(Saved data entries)
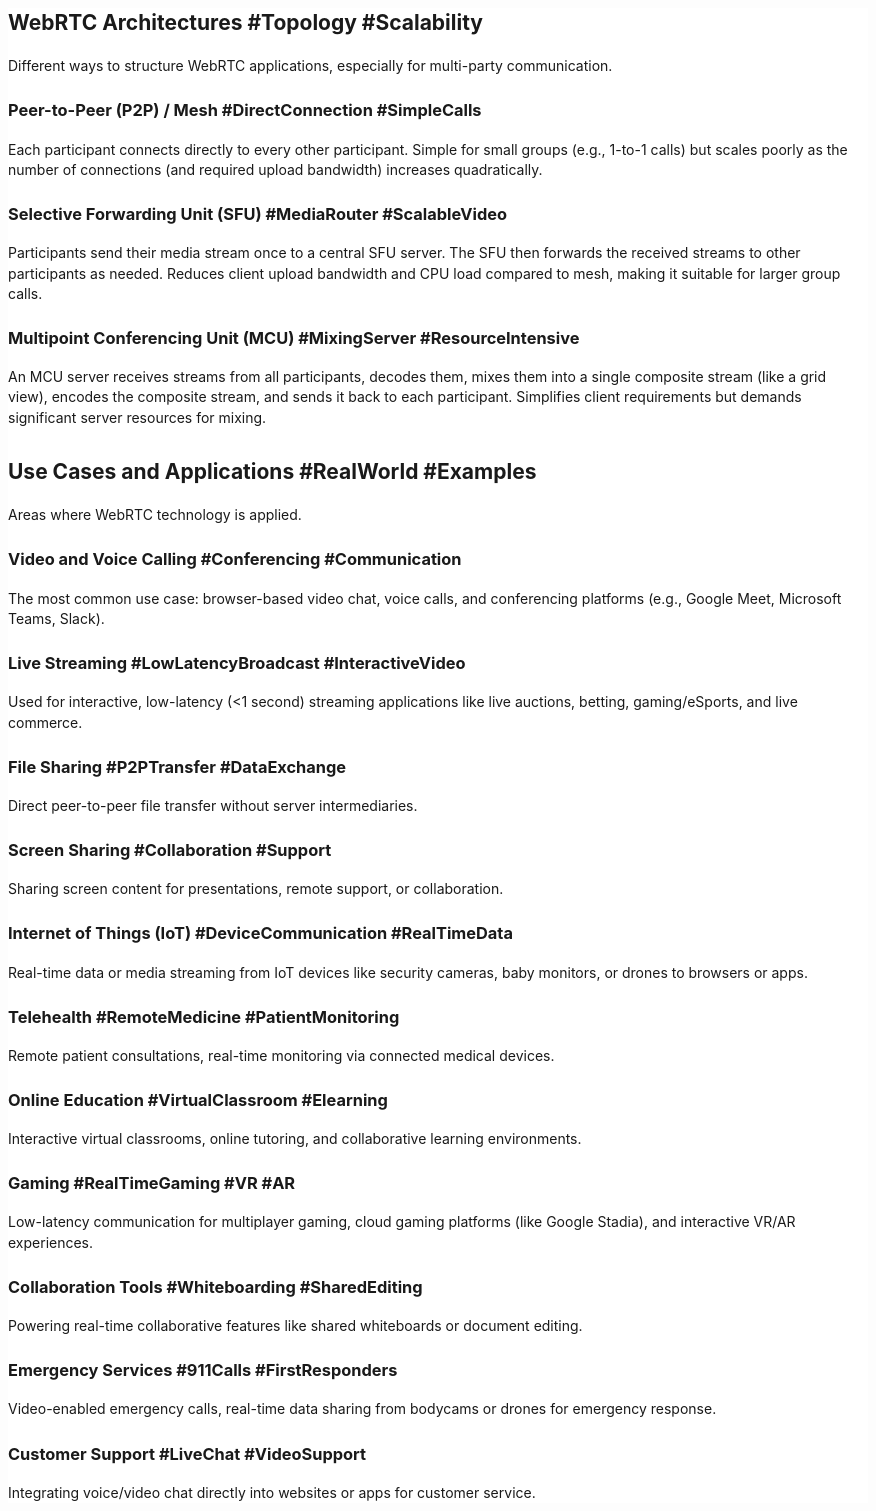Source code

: ## WebRTC Architectures #Topology #Scalability
Different ways to structure WebRTC applications, especially for multi-party communication.
### Peer-to-Peer (P2P) / Mesh #DirectConnection #SimpleCalls
Each participant connects directly to every other participant. Simple for small groups (e.g., 1-to-1 calls) but scales poorly as the number of connections (and required upload bandwidth) increases quadratically.
### Selective Forwarding Unit (SFU) #MediaRouter #ScalableVideo
Participants send their media stream once to a central SFU server. The SFU then forwards the received streams to other participants as needed. Reduces client upload bandwidth and CPU load compared to mesh, making it suitable for larger group calls.
### Multipoint Conferencing Unit (MCU) #MixingServer #ResourceIntensive
An MCU server receives streams from all participants, decodes them, mixes them into a single composite stream (like a grid view), encodes the composite stream, and sends it back to each participant. Simplifies client requirements but demands significant server resources for mixing.

## Use Cases and Applications #RealWorld #Examples
Areas where WebRTC technology is applied.
### Video and Voice Calling #Conferencing #Communication
The most common use case: browser-based video chat, voice calls, and conferencing platforms (e.g., Google Meet, Microsoft Teams, Slack).
### Live Streaming #LowLatencyBroadcast #InteractiveVideo
Used for interactive, low-latency (<1 second) streaming applications like live auctions, betting, gaming/eSports, and live commerce.
### File Sharing #P2PTransfer #DataExchange
Direct peer-to-peer file transfer without server intermediaries.
### Screen Sharing #Collaboration #Support
Sharing screen content for presentations, remote support, or collaboration.
### Internet of Things (IoT) #DeviceCommunication #RealTimeData
Real-time data or media streaming from IoT devices like security cameras, baby monitors, or drones to browsers or apps.
### Telehealth #RemoteMedicine #PatientMonitoring
Remote patient consultations, real-time monitoring via connected medical devices.
### Online Education #VirtualClassroom #Elearning
Interactive virtual classrooms, online tutoring, and collaborative learning environments.
### Gaming #RealTimeGaming #VR #AR
Low-latency communication for multiplayer gaming, cloud gaming platforms (like Google Stadia), and interactive VR/AR experiences.
### Collaboration Tools #Whiteboarding #SharedEditing
Powering real-time collaborative features like shared whiteboards or document editing.
### Emergency Services #911Calls #FirstResponders
Video-enabled emergency calls, real-time data sharing from bodycams or drones for emergency response.
### Customer Support #LiveChat #VideoSupport
Integrating voice/video chat directly into websites or apps for customer service.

PROMPT –
From the records above, quote only the lines running from the line with "Used for interactive, low-latency" to the line with "Sharing screen content", both lines included.

RESULT FOR THIS TASK –
Used for interactive, low-latency (<1 second) streaming applications like live auctions, betting, gaming/eSports, and live commerce.
### File Sharing #P2PTransfer #DataExchange
Direct peer-to-peer file transfer without server intermediaries.
### Screen Sharing #Collaboration #Support
Sharing screen content for presentations, remote support, or collaboration.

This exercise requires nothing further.